Here’s what’s happening.
At the urging of a growing collection of competitors, the European Commission began investigating Google’s search business about five years ago. The original charge? That Google illegally abused its monopoly power in the Internet search market to keep customers from finding up-and-coming and vertical market search competitors such as Expedia and TripAdvisor. It did so by artificially promoting Google services over these competitors—while claiming that its search service was completely algorithm-driven—and by artificially demoting these competitors in search results.
While this is only one of several antitrust cases that Google potentially faces in Europe, it’s also the most serious, and EU regulators and politicians have repeatedly clashed over the outcome. And the search case has grown to include other charges related to Google’s search business too.
The previous EC regime led by Joaquín Almunia almost settled with Google on three separate occasions. But competitors and many EU politicians all argued that the settlements would have done little to curb Google’s behavior. And now some EU politicians are calling on the EC to require Google to split off its search business from its other businesses, a nuclear option that would no doubt require years of court challenges. Either way, Almunia left office in late 2014 with the Google search case unresolved.

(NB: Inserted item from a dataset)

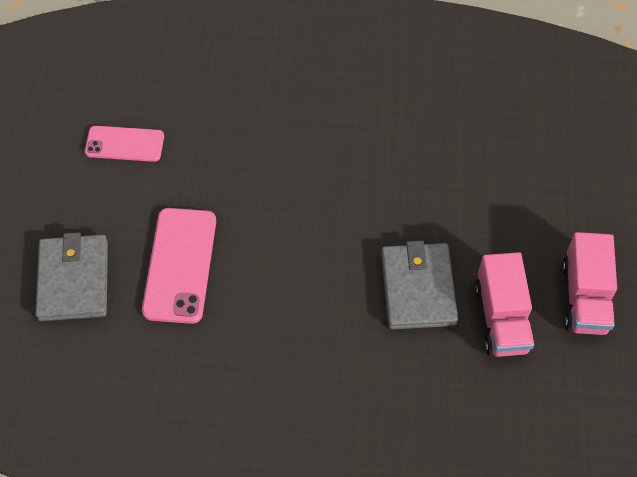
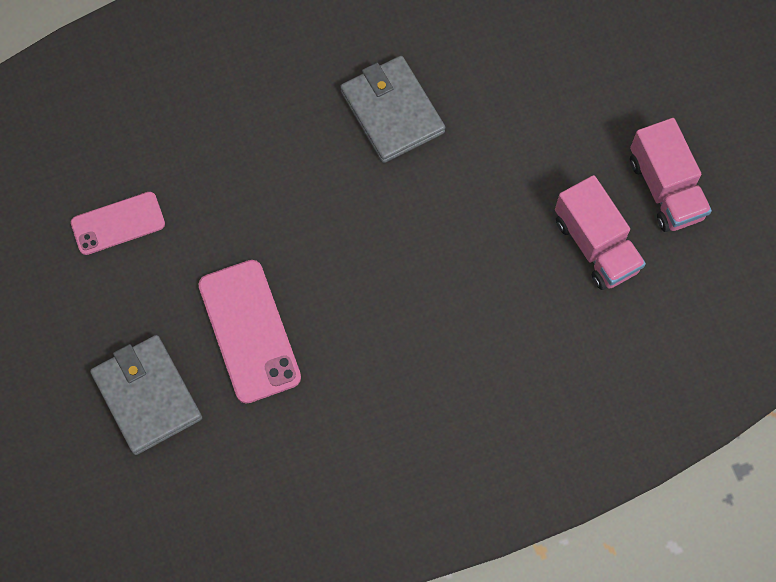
camera: 25 degrees left, 10 degrees up
grey wallet [381,241,458,329] -> grey wallet moved to [340,56,445,163]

The EU’s new competition commissioner, Margrethe Vestager, has promised to take the Google case more seriously than did Mr. Almunia. And while it’s still not clear if the EU will in fact charge Google with antitrust violations, this week’s request for more evidence transparency is a step in that direction. And it could build public support for whatever action the EC does take against the search giant.
Google can still settle the case, of course. Indeed, that is the most likely outcome, though such a settlement would have to be less friendly to Google than the weak agreement Mr. Almunia tried to pass off. It would also have to address all of the charges against Google’s search business, which include the previously described search bias behavior as well as related issues like content scraping—where Google steals information from other web sites and presents it on its own sites so users don’t need to visit the original site—and various advertising-related abuses.
The EU is no stranger to holding US technology giants accountable for their actions. A decade ago, Microsoft was mired in a years-long antitrust case with the EU, has paid over $1.8 billion in fines, and only recently stopped modifying Windows to meet the EU’s requirements. And the EU also found microprocessor giant Intel guilty of antitrust abuses in 2009 and fined the firm $1.44 billion. (Both cases happened before Joaquín Almunia’s time leading the EC.) Surely, Google would at the very least face a similar fine should it be held accountable for the alleged abuses in the EU.
Reports about the suddenly culminating EU case come in the wake of inadvertently leaked FTC documents that show that the US agency should have charged Google with sweeping antitrust violations in this country too. But the FTC inexplicably declined to pursue the case, despite ample evidence of abuse.